En tanto que aparecen, son y se mantienen en su particular vigencia de cosas  para dar que ver, hay un principio de admirabilidad en todas las cosas, pero se  manifiesta engañando la visión, desviando la mirada. La condición de admirable pertenecía tradicionalmente y sobre todo al arte. Esto es cierto. Pero la misma  admiración, o acto subjetivo de admirar, puede compararse ahora con el rumbo  indireccional. Es el deambular de quien anda por andar sin saber hacia dónde se  dirige, es decir: falto de finalidad. Admirable es lo que da que ver..., pero hacia otro  lado u ocultando alguna otra cosa que no debe ser vista detrás suyo. Es la  direccionalidad de la mirada que frente a lo que mira sabe a dónde ir, sabe dónde  posarse.... aunque en el momento de hacerlo no acierte nunca con su objeto, cuya  característica principal consiste en retirarse. La admiración debe haber  pertenecido efectivamente al arte en tanto que el obrar artístico resultaba siempre  en alguna cosa, era un modo de producción. Sus obras eran productos. Pero a  partir del momento en que la productividad genera sólo efectos de efectos, o  efectos en cascada, su auténtica función (si es que ha habido una función  "auténtica" alguna vez por parte del arte), y que consistiría en intensificar la visión  reclamando la mirada; esta función, digo, disminuye, se reduce recluida en la  inmediatez y la celeridad de un uso muy concreto. Es el uso que se desprende de  un dar-que-ver por parte de la pura movilidad sin objeto. 
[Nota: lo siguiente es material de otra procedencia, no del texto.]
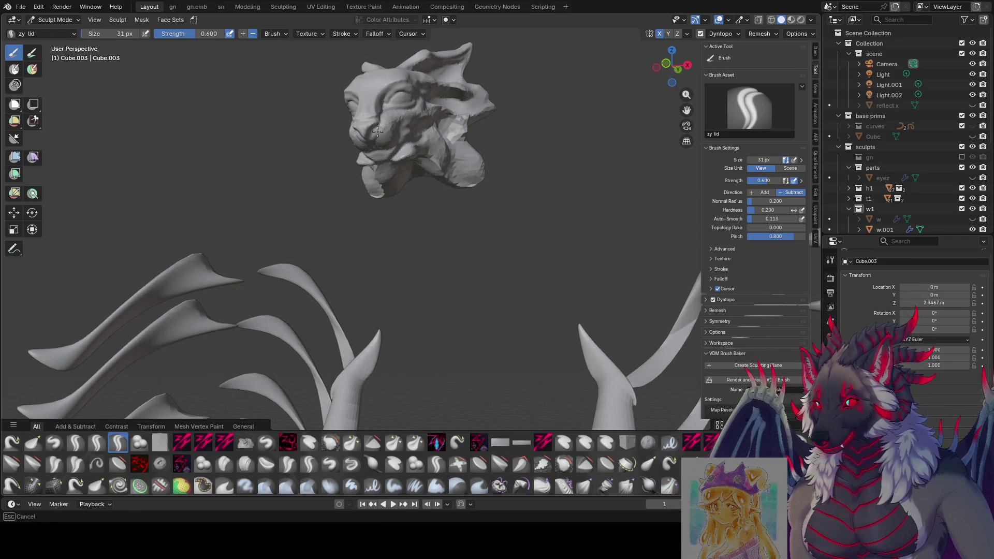
mouse_move(382, 123)
middle_mouse_down()
mouse_move(355, 129)
mouse_move(379, 120)
mouse_move(493, 151)
mouse_move(422, 250)
mouse_move(523, 192)
mouse_move(514, 180)
mouse_move(526, 158)
middle_mouse_up()
key("bracketleft")
key("bracketleft")
key("bracketleft")
Step: Switch to the Grab brush, enlarge it, and save the file
key("g")
mouse_move(541, 112)
middle_mouse_down()
mouse_move(504, 151)
mouse_move(485, 137)
mouse_move(465, 150)
mouse_move(381, 154)
mouse_move(401, 160)
middle_mouse_up()
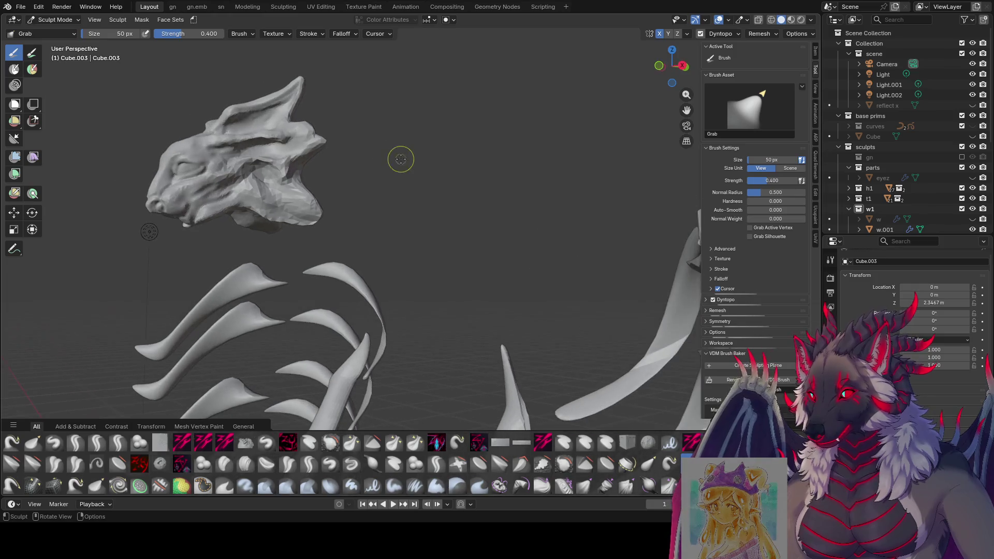
key("f")
left_click(290, 196)
mouse_move(337, 181)
middle_mouse_down()
mouse_move(462, 140)
mouse_move(412, 239)
mouse_move(328, 246)
middle_mouse_up()
key("ctrl+s")
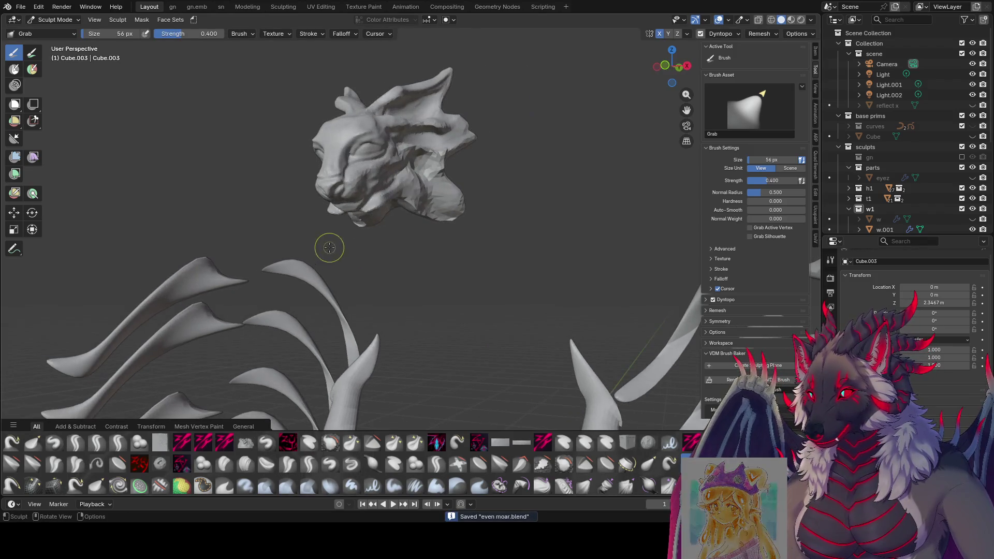
Step: Return to the zy lid brush, resize it with F, and save the file
key("shift+c")
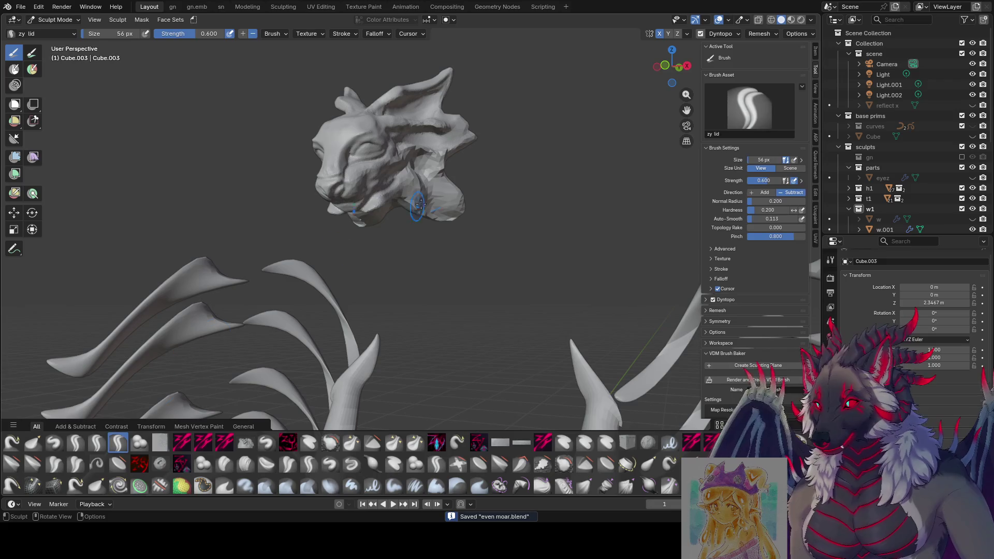
mouse_move(410, 199)
middle_mouse_down()
mouse_move(391, 163)
mouse_move(414, 159)
mouse_move(409, 150)
mouse_move(372, 148)
mouse_move(549, 114)
mouse_move(268, 135)
middle_mouse_up()
key("f")
left_click(267, 135)
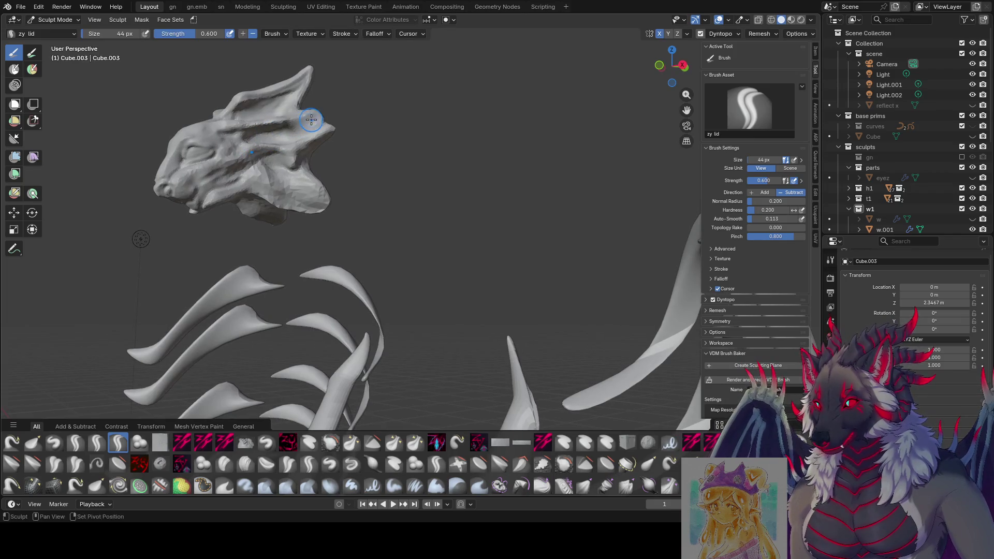
mouse_move(310, 114)
middle_mouse_down()
mouse_move(369, 95)
mouse_move(383, 123)
mouse_move(431, 119)
mouse_move(462, 130)
mouse_move(395, 138)
mouse_move(355, 167)
mouse_move(310, 157)
middle_mouse_up()
key("f")
left_click(441, 118)
key("ctrl+s")
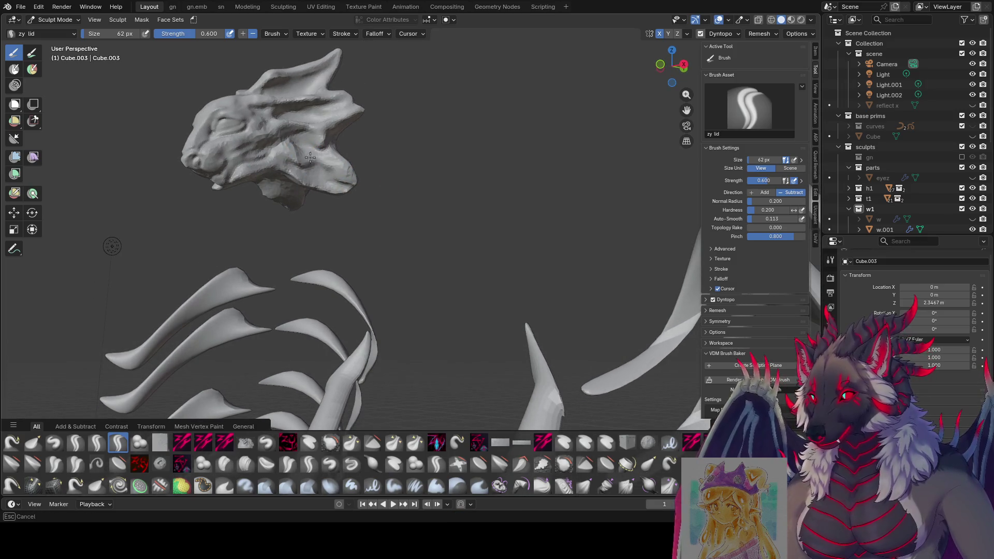
Step: Set the brush size to 45 px while turning the head
left_click(321, 166)
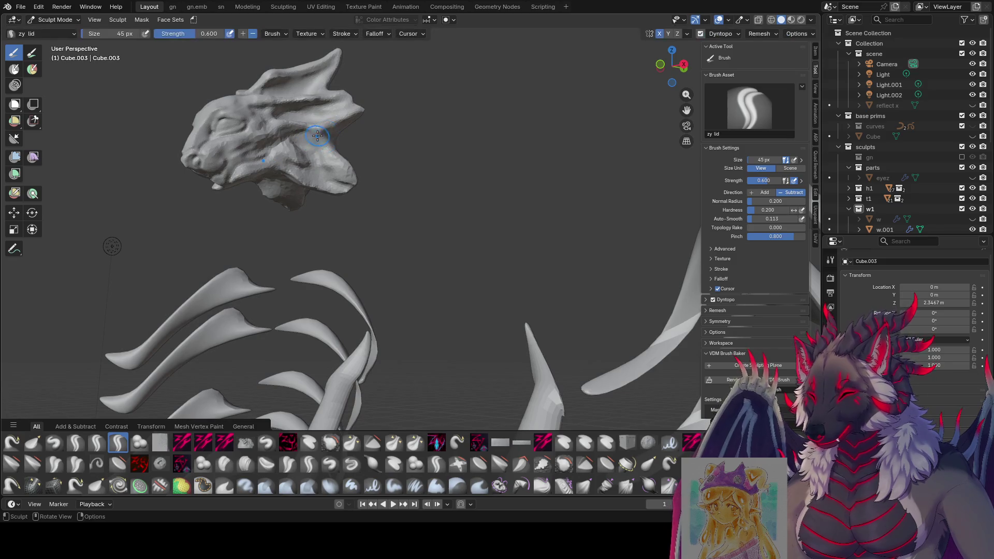
mouse_move(321, 166)
middle_mouse_down()
mouse_move(343, 121)
mouse_move(286, 157)
middle_mouse_up()
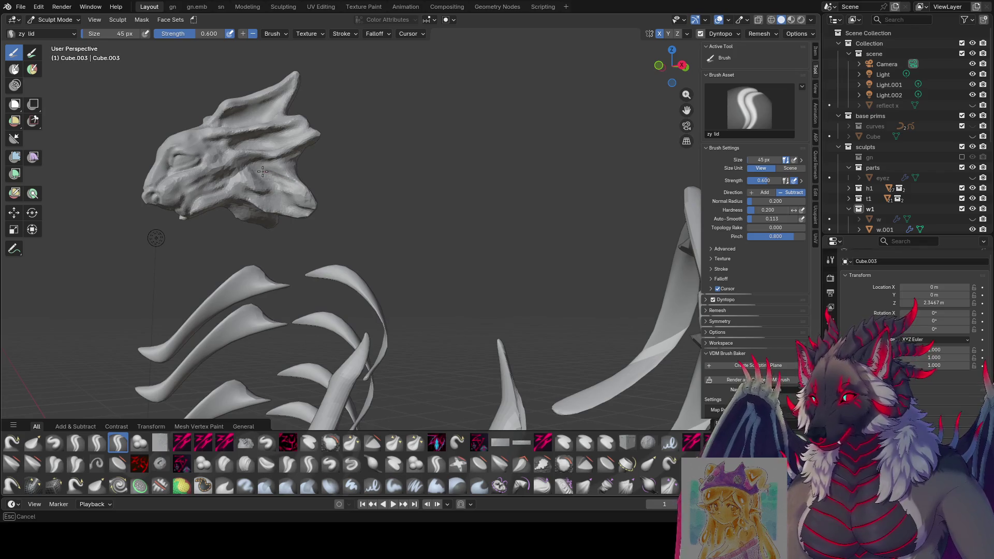
key("f")
left_click(268, 160)
middle_click_drag(268, 160, 325, 152)
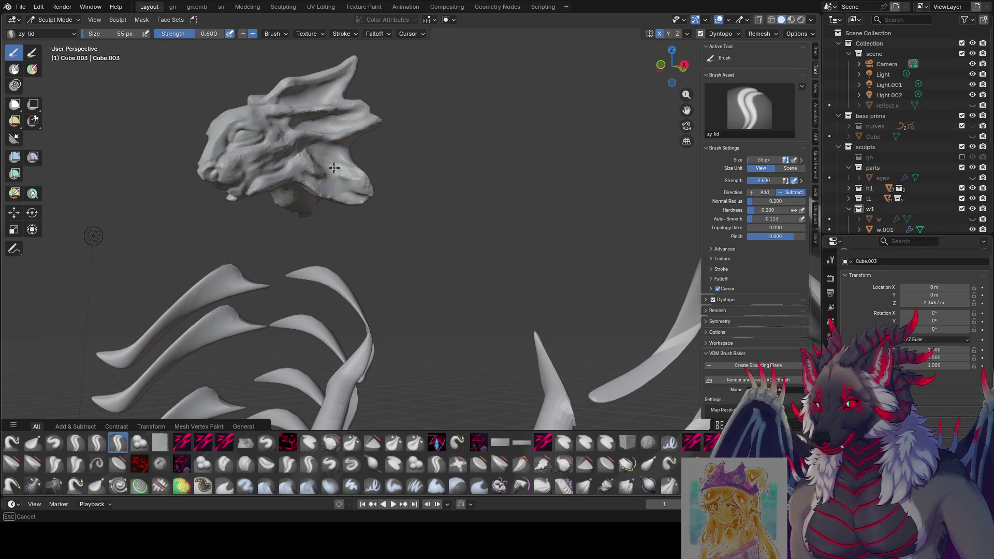
key("f")
key("Escape")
Según Arendt la obra de arte es siempre voraz con respecto al mundo. Por eso  resultaba antes permanente. Desde las vanguardias, sin embargo, hemos podido  ver que su voracidad se manifiesta sólo consigo misma. Tan fugaz y espectacular como las máquinas autodestructivas de Tinguely, construidas con desechos  metálicos, o los materiales efímeros de algunas obras escultóricas de Dubuffet, o  la miga de pan de las figuras modeladas y expuestas a la intemperie de E. Job, la  obra ya no tiene continuidad, no puede durar, y mucho menos permanecer, salvo  el tiempo justo de obrar su efecto. Antes que ser del mundo y pertenecerle, el arte  viene hoy a repatriarse en él después de una estancia larga e inconfesada en su reverso: en lo inmundo o subterráneo. Por eso trae consigo la aureola de algo  nauseabundo o inconfesable.
Estetizada y estetizante, la discontinuidad cultural se encuentra ahora como una  opción sensibilizadora, la intermitencia es sorpresiva por su emoción. Y la  discontinuidad o la intermitencia son efecto de una ducción -es decir, de un  desplazamiento indireccional, atélico- cuyo movimiento se especializa en el para-nada de las cosas, de los objetos, de las acciones. Aunque la ducción implique  una orientación, una direccionalidad, siempre será múltiple, supone caminos superpuestos, contradictorios, sin finalidad alguna. Lo sorpresivo deja de ser el  objetivo inmediato que se abre acogiendo una mirada. No: el objeto es la sorpresa  misma en la travesía continua de los flujos sociales, en el corto-circuito de las vías, en el "a través" transductor de todo aquello que para la cotidianidad puede haber  de serial y por eso mismo de común.

Salabert S., Pere. Declives éticos. Apogeo estético. Medellín: Universidad Nacional.